Medo de que ele seja a mulher certa na hora errada, a hora certa para a mulher errada. Medo de se ultrapassar e se esperar por anos, até que você antes disso e você depois disso possam se coincidir novamente. Medo de largar o tédio, afinal você e o tédio enfim se entendiam. Medo de que ela inspire a violência da posse, a violência do egoísmo, que não queira repartir ela com mais ninguém, nem com seu passado. Medo de que não queira se repartir com mais ninguém, além dela. Medo de que ela seja melhor do que suas respostas, pior do que as suas dúvidas. Medo de que ela não seja vulgar para escorraçar mas deliciosamente rude para chamar, que ela se vire para não dormir, que ela se acorde ao escutar sua voz. Medo de ser sugado como se fosse pólen, soprado como se fosse brasa, recolhido como se fosse paz.

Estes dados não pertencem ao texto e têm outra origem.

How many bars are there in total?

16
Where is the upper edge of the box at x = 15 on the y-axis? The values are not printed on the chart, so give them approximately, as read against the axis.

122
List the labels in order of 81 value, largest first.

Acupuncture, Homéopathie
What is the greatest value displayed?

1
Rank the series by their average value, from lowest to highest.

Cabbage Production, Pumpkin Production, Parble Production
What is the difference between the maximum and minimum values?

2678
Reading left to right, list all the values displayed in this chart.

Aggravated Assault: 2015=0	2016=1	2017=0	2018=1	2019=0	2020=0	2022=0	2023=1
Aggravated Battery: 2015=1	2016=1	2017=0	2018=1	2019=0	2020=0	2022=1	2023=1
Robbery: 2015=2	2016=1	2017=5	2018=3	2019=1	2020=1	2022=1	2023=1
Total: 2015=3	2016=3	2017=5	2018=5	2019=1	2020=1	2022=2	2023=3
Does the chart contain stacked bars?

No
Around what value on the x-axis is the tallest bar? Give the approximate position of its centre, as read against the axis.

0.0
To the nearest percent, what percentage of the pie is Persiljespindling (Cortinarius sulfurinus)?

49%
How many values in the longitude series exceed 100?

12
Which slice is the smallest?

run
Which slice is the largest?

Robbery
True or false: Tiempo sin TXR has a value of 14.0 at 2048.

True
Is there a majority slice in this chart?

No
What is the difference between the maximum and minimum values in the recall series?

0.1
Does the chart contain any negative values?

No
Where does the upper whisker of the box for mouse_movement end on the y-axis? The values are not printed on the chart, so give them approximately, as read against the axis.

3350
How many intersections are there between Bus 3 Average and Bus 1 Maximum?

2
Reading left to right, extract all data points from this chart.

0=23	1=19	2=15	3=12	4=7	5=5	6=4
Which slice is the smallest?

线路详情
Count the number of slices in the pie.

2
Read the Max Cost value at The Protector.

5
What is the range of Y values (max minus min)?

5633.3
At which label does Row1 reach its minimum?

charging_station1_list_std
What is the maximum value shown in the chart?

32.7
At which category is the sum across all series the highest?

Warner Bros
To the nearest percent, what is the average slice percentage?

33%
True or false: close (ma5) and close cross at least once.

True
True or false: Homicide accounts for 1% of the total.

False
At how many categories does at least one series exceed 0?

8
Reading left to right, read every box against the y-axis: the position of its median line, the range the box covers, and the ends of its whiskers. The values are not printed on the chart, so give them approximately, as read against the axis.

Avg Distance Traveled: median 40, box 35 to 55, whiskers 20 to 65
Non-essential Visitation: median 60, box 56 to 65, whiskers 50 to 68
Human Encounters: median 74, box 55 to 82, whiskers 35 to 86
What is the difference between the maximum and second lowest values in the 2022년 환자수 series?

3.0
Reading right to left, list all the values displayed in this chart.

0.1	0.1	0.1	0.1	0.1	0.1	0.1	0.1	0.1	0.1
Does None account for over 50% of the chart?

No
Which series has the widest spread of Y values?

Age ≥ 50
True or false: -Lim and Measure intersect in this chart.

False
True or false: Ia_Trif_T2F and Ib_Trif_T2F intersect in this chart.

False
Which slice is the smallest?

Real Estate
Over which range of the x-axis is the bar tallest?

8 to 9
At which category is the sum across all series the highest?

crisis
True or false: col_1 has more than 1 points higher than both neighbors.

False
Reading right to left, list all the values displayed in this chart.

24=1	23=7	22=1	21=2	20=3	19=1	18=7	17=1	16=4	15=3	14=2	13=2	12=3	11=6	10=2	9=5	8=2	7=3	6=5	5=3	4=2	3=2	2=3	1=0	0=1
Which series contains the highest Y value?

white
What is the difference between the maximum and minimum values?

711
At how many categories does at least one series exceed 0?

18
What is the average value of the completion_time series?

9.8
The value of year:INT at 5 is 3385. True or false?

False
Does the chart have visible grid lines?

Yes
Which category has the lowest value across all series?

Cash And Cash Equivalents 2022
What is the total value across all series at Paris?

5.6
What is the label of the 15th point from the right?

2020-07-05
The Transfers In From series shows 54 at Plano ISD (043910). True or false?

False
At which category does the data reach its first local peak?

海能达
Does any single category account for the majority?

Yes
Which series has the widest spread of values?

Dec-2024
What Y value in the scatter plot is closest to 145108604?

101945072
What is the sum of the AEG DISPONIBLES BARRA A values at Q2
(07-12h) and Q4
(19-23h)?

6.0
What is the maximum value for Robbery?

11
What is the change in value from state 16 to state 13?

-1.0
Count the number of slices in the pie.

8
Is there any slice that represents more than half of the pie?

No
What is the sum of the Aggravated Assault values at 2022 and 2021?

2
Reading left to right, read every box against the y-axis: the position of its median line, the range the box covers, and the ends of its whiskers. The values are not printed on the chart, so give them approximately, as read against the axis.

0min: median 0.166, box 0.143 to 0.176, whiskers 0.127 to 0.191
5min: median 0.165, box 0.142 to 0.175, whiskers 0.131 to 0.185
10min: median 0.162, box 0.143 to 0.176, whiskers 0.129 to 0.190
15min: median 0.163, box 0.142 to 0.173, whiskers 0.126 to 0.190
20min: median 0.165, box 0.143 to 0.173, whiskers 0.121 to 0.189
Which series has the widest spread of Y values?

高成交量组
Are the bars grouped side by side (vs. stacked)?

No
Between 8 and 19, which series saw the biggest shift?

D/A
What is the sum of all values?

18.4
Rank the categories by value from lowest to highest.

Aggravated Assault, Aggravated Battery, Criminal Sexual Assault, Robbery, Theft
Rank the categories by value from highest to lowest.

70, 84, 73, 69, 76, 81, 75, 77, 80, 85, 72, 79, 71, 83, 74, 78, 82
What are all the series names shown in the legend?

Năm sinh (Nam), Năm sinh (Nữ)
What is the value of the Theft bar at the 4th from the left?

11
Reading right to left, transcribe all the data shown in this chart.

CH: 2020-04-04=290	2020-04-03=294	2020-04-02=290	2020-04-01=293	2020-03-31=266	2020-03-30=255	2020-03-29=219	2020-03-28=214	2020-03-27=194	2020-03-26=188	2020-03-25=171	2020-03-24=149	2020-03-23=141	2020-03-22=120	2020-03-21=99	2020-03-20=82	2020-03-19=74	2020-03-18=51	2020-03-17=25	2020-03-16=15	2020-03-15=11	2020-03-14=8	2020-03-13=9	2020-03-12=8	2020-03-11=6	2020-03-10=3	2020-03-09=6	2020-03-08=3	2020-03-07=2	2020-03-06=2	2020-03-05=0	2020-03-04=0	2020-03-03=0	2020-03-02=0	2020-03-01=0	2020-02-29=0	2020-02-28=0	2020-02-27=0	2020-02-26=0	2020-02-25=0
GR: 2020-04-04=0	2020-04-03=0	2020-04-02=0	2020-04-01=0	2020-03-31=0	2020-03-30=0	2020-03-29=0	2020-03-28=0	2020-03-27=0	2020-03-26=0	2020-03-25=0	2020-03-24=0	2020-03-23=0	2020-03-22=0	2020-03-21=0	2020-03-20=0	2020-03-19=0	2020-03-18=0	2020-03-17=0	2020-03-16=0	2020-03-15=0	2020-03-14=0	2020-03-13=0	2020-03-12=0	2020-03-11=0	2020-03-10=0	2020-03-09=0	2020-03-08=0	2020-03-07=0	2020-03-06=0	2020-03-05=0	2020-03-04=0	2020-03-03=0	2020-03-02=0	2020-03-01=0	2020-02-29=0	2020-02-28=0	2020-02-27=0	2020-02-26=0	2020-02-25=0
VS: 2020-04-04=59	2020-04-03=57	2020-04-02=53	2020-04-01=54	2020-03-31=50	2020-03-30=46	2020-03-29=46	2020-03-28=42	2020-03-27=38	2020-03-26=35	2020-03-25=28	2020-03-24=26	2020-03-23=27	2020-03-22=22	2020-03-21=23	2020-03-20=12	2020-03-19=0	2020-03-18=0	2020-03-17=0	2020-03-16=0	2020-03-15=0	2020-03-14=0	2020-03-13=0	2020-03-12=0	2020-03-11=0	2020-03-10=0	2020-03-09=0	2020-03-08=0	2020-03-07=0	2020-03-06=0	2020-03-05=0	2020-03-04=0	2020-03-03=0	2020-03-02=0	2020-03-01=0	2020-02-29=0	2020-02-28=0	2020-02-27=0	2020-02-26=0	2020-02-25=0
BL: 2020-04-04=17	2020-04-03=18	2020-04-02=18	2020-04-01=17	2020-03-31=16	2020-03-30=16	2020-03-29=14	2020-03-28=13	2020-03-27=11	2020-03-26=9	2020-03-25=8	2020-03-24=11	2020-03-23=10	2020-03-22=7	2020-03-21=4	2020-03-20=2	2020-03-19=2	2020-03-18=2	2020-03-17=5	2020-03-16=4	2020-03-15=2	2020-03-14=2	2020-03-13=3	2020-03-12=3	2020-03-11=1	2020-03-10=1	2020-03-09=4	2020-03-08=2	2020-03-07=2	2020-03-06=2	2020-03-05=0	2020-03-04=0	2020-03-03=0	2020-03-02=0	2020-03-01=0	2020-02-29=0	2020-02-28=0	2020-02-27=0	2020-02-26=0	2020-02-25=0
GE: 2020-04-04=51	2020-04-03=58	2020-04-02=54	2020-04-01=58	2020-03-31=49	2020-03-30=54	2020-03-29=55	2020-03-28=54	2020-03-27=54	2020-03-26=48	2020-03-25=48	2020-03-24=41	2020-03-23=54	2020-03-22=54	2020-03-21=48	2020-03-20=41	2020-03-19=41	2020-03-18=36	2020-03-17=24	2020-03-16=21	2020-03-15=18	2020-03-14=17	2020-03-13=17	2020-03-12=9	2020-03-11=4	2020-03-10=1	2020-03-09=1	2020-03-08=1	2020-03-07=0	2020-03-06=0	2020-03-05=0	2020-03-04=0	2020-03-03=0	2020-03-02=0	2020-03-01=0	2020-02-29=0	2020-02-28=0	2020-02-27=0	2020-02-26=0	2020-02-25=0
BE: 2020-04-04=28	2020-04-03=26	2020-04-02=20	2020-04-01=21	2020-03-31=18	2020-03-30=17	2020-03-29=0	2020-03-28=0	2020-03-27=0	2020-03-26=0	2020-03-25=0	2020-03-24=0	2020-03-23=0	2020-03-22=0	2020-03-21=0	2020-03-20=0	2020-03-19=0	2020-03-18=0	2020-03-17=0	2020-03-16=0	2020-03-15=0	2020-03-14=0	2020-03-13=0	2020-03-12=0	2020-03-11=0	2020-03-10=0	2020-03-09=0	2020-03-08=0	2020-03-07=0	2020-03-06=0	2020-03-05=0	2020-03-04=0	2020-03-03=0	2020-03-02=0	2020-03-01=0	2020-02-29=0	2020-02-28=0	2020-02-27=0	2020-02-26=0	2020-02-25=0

Medo de ser destruído, aniquilado, devastado e não reclamar da beleza das ruínas. Medo de ser antecipado e ficar sem ter o que dizer. Medo de não ser interessante o suficiente para prender sua atenção. Medo da independência dela, de sua algazarra, de sua facilidade em fazer amigos. Medo de que ela não precise de você. Medo de ser uma brincadeira delaaquando fala sério ou que banque o séria quando faz uma brincadeira. Medo do cheiro dos travesseiros. Medo do cheiro das roupas. Medo do cheiro nos cabelos. Medo de não respirar sem recuar. Medo de que o medo de entrar no medo seja maior do que o medo de sair do medo. Medo de não ser convincente na cama, persuasivo no silêncio, carente no fôlego. Medo de que a alegria seja apreensão, de que o contentamento seja ansiedade. Medo de não soltar as pernas das pernas dela.

Medo de soltar as pernas das pernas dela. Medo de convidá-la a entrar, medo de deixá-la ir. Medo da vergonha que vem junto da sinceridade. Medo da perfeição que não interessa. Medo de machucar, ferir, agredir para não ser machucado, ferido, agredido. Medo de estragar a felicidade por não merecê-la. Medo de não mastigar a felicidade por respeito. Medo de passar pela felicidade sem reconhecê-la. Medo do cansaço de parecer inteligente quando não há o que opinar. Medo de interromper o que recém iniciou, de começar o que terminou. Medo de faltar as aulas e mentir como foram. Medo do aniversário sem ela por perto, dos bares e das baladas sem ela por perto, do convívio sem alguém para se mostrar. Medo de enlouquecer sozinho. Não há nada mais triste do que enlouquecer sozinho. Você tem medo de já estar apaixonado.